Dear Dr. Roach: I have a “burning tongue.” I’ve had it since my 40s. I’m now 84 years old. I could cook an egg on my tongue. It never goes away. I once mentioned this to my doctor, but she just shook her head and didn’t have a clue. I’m convinced I’ll never know what causes this. Any ideas?
Burning mouth syndrome is the term used to describe a burning sensation in the mouth when no medical or dental cause can be identified. It is most common in women after menopause, and symptoms might be only on the tongue or even just the tip of the tongue. It sometimes is associated with a dry mouth or with abnormal taste sensation.
There are some conditions that can look like burning mouth syndrome but have known causes, such as oral herpes and aphthous ulcers, but a careful exam should find these (and 40-some years is way too long). Some nutritional deficiencies can cause these symptoms, but in your case, I am pretty certain you have the “idiopathic” (no known cause) type. Some authorities believe it is related to trigeminal neuralgia.
No treatment is effective for everyone, but a tricyclic antidepressant (such as amitriptyline, which works on pain fibres), gabapentin and pramipexole have been effective for some people. A neurologist might be a useful consultant, since your doctor was remarkably unhelpful and lacking in curiosity.

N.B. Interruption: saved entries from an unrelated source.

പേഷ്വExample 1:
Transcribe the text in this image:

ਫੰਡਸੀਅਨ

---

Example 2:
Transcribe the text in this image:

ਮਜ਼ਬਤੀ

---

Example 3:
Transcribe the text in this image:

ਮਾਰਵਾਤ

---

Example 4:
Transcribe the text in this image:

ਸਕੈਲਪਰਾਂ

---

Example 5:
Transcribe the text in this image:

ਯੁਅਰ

Dear Dr. Roach: It’s that time of year again and my husband and I are having the “thermostat wars.” I’m sure we’re not the only ones! He wants to keep the house too warm, and it’s not comfortable. I’ve heard that it’s better to keep the temperature cooler and dress warmly in layers. Hope you can help us and others who are dealing with this issue.

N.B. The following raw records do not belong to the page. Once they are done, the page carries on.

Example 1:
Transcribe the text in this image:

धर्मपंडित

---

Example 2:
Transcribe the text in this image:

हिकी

I’m not sure I can successfully negotiate an end to the “thermostat wars,” since from a health perspective, as long as the temperature is reasonable, neither a little warm nor a little cool is likely to cause harm.

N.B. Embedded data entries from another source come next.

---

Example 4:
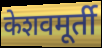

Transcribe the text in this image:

केशवमूर्ती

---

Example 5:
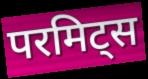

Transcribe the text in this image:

परमिट्स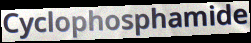
Cyclophosphamide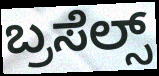
ಬ್ರಸೆಲ್ಸ್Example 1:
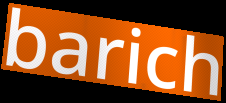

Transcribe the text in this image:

barich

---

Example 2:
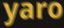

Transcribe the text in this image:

yaro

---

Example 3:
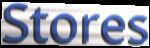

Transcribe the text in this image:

Stores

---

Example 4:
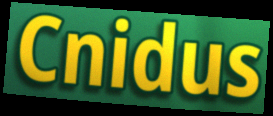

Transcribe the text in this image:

Cnidus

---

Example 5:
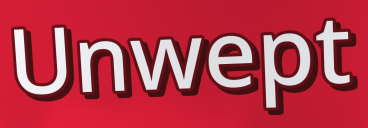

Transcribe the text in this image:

Unwept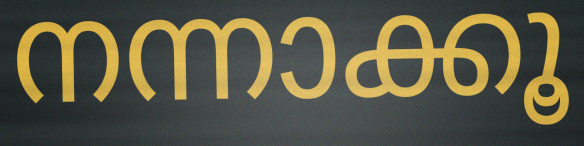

My independent viewpoint is that it is easier to get comfortable wearing warm clothing if it’s cool than to be comfortable when it is too warm. You’ll also spend less on energy.
Dear Dr. Roach: I received a Zoster (Zostavax) shot in 2014. I am 65 years old. Now my nurse practitioner says I need to get the Shingrix shot. There are two doses costing $300 per dose. This is not covered by Medicare. Is this really necessary? I am looking for a second opinion.
Coverage for vaccinations under U.S. Medicare comes from Part D, which not everyone has, and which may be provided by multiple insurers. Most Medicare Part D plans do cover the Shingrix shot (and I agree with your NP that it is a good idea — it gives additional protection on top of what you got from the Zostavax).
There may be different "cost-sharing" amounts you have to pay, only some of which may be reimbursed. You also may have a deductible that needs to be paid before getting any coverage.
You can call your Medicare Part D plan's member services department to find out whether Shingrix is covered, or when it will be.